光幕剧烈震荡,发出不堪重负的呻吟!王阎的身体如同破麻袋般滑落在地,右臂软绵绵地垂着,血肉模糊,白骨隐现。他脸色惨白如金纸,气息萎靡到了极点,阴鸷的眼中只剩下无边的恐惧和难以置信,如同见了鬼一样死死盯着门口那个依旧睡眼惺忪的身影!
一招!
仅仅轻描淡写的一指!
筑基初期的执法堂精英弟子,重伤濒死!
剩下的四名维持【戊土锁灵阵】的执法弟子,如同被施了定身法,维持着结印的姿势,僵在原地,脸上血色褪尽,眼神呆滞,大脑一片空白!看着王阎的惨状,看着地上哀嚎的同门,无边的寒意如同毒蛇般缠紧了他们的心脏!
茅屋门口。
林夜缓缓收回剑指,指尖那点暗金光芒悄然隐没。他仿佛只是随手拂开了一只恼人的苍蝇,脸上依旧带着浓重的睡意和被打扰的不满。他揉了揉鼻子,目光扫过满地狼藉和重伤的执法弟子,最后落在面如死灰、气息奄奄的王阎身上,眉头微蹙,语气带着一丝被打扰清梦的烦躁和不解:
“执法堂?拿我?我犯什么门规了?采个药回来睡个觉都不行?”
他的声音不高,带着刚睡醒的沙哑,却如同惊雷般在死寂的场中炸响!
远处围观的杂役弟子们,早已吓得魂不附体,不少人双腿一软,直接瘫坐在地。赵铁柱更是面无人色,裤裆一片湿热,牙齿咯咯作响,恨不得找个地缝钻进去!怪物!这个林夜绝对是披着人皮的怪物!

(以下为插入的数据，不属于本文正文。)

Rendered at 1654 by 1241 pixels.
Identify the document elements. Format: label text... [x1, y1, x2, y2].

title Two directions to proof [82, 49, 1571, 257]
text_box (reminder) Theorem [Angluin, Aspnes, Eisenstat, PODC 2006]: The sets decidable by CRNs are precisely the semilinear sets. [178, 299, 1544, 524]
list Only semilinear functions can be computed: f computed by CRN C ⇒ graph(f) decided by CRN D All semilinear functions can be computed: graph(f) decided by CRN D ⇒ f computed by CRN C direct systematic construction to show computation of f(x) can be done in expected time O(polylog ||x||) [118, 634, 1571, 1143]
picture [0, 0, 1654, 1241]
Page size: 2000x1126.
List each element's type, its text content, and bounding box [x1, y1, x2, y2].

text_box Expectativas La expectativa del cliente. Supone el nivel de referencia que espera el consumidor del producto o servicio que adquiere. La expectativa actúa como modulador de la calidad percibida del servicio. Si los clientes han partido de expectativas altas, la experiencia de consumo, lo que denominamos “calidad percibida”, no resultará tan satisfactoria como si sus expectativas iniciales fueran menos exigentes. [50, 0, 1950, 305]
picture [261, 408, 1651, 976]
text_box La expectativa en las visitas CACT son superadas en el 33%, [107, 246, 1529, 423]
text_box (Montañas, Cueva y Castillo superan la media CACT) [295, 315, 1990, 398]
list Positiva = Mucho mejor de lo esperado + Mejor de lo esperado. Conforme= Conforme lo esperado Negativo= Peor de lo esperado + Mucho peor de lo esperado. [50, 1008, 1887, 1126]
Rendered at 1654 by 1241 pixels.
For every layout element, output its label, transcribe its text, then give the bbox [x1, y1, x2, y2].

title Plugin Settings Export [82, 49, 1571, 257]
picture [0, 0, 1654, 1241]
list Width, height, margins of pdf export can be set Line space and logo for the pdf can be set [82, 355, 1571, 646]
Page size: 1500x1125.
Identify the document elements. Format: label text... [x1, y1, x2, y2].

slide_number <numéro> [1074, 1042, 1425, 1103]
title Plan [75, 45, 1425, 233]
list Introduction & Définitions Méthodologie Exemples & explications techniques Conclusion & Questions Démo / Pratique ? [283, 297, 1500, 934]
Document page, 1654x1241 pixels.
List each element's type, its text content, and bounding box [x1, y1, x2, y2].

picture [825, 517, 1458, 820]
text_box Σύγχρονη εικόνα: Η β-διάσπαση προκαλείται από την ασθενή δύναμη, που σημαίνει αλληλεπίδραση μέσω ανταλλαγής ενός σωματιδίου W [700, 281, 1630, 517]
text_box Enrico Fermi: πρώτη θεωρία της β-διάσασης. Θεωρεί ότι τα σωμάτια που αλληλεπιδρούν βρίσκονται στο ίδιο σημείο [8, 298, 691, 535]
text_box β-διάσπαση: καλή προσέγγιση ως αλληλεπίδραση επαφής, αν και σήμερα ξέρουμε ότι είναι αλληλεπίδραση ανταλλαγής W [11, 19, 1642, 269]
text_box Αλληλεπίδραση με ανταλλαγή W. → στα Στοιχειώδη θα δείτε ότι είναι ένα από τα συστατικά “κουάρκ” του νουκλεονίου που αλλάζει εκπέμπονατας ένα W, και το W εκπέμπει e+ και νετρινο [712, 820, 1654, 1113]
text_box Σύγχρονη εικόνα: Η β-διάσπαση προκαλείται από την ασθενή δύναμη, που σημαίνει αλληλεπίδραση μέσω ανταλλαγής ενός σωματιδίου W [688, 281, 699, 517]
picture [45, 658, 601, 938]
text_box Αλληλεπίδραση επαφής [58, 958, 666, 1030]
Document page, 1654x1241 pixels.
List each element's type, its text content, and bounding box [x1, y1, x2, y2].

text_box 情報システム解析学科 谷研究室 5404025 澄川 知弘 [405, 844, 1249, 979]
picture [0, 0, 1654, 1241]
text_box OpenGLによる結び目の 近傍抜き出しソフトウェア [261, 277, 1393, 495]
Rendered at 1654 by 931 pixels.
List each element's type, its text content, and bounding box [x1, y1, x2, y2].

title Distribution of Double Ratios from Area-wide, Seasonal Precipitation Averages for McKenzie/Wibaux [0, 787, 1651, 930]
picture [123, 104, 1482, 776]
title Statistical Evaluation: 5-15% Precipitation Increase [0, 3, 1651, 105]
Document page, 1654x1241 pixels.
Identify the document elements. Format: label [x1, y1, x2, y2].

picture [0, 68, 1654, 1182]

“咳…咳咳…”王阎又咳出几口污血,挣扎着抬起头,阴鸷的眼中充满了怨毒和恐惧,嘶声道:“你…你残害同门…拒捕…伤我执法弟子…罪…罪该万死…”
“残害同门?”林夜像是听到了天大的笑话,他指了指地上重伤呻吟的执法弟子,又指了指自己破旧的衣衫和干涸的血迹,“是他们先动手要拆我房子吧?我正当防卫而已。至于拒捕?”他耸了耸肩,一脸无辜,“我这不是刚睡醒出来了吗?谁让你们动静那么大,吵死人了。”
他的语气平淡,仿佛在陈述一件与自己无关的小事。但那份从容,那份骨子里透出的、视筑基修士如无物的淡漠,却比任何咆哮都更具压迫感!